◆ Instructions to follow ◆
Output an exact reproduction of the data.

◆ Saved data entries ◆

++++++++++

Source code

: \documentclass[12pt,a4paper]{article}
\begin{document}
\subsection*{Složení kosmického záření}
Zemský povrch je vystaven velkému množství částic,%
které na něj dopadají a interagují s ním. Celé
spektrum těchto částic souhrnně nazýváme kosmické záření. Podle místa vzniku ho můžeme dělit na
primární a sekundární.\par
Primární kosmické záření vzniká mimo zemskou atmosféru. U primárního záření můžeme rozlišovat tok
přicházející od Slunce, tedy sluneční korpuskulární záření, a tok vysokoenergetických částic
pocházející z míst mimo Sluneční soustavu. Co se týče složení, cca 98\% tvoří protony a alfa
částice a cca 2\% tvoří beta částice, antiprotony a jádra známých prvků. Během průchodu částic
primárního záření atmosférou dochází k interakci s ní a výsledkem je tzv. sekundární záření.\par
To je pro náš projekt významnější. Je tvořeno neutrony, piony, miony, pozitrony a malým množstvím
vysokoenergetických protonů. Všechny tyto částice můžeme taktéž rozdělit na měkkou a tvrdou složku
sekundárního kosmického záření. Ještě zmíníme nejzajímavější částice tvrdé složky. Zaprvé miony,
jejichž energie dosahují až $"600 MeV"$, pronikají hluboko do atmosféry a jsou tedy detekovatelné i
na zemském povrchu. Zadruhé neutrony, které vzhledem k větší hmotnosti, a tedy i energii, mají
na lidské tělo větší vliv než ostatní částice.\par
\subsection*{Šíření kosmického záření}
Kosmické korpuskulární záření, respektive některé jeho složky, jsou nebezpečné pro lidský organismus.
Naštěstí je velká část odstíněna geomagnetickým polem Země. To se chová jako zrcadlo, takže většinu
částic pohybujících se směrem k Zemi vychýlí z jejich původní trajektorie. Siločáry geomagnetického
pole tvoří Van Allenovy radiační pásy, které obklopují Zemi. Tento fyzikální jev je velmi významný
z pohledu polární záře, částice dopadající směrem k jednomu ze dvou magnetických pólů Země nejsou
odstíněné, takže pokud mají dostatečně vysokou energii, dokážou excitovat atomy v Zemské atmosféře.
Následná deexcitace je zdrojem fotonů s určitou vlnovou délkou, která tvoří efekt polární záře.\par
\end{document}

++++++++++

◆ Your solution ◆
Source code

: \documentclass[12pt,a4paper]{article}
\begin{document}
\subsection*{Složení kosmického záření}
Zemský povrch je vystaven velkému množství částic,%
které na něj dopadají a interagují s ním. Celé
spektrum těchto částic souhrnně nazýváme kosmické záření. Podle místa vzniku ho můžeme dělit na
primární a sekundární.\par
Primární kosmické záření vzniká mimo zemskou atmosféru. U primárního záření můžeme rozlišovat tok
přicházející od Slunce, tedy sluneční korpuskulární záření, a tok vysokoenergetických částic
pocházející z míst mimo Sluneční soustavu. Co se týče složení, cca 98\% tvoří protony a alfa
částice a cca 2\% tvoří beta částice, antiprotony a jádra známých prvků. Během průchodu částic
primárního záření atmosférou dochází k interakci s ní a výsledkem je tzv. sekundární záření.\par
To je pro náš projekt významnější. Je tvořeno neutrony, piony, miony, pozitrony a malým množstvím
vysokoenergetických protonů. Všechny tyto částice můžeme taktéž rozdělit na měkkou a tvrdou složku
sekundárního kosmického záření. Ještě zmíníme nejzajímavější částice tvrdé složky. Zaprvé miony,
jejichž energie dosahují až $"600 MeV"$, pronikají hluboko do atmosféry a jsou tedy detekovatelné i
na zemském povrchu. Zadruhé neutrony, které vzhledem k větší hmotnosti, a tedy i energii, mají
na lidské tělo větší vliv než ostatní částice.\par
\subsection*{Šíření kosmického záření}
Kosmické korpuskulární záření, respektive některé jeho složky, jsou nebezpečné pro lidský organismus.
Naštěstí je velká část odstíněna geomagnetickým polem Země. To se chová jako zrcadlo, takže většinu
částic pohybujících se směrem k Zemi vychýlí z jejich původní trajektorie. Siločáry geomagnetického
pole tvoří Van Allenovy radiační pásy, které obklopují Zemi. Tento fyzikální jev je velmi významný
z pohledu polární záře, částice dopadající směrem k jednomu ze dvou magnetických pólů Země nejsou
odstíněné, takže pokud mají dostatečně vysokou energii, dokážou excitovat atomy v Zemské atmosféře.
Následná deexcitace je zdrojem fotonů s určitou vlnovou délkou, která tvoří efekt polární záře.\par
\end{document}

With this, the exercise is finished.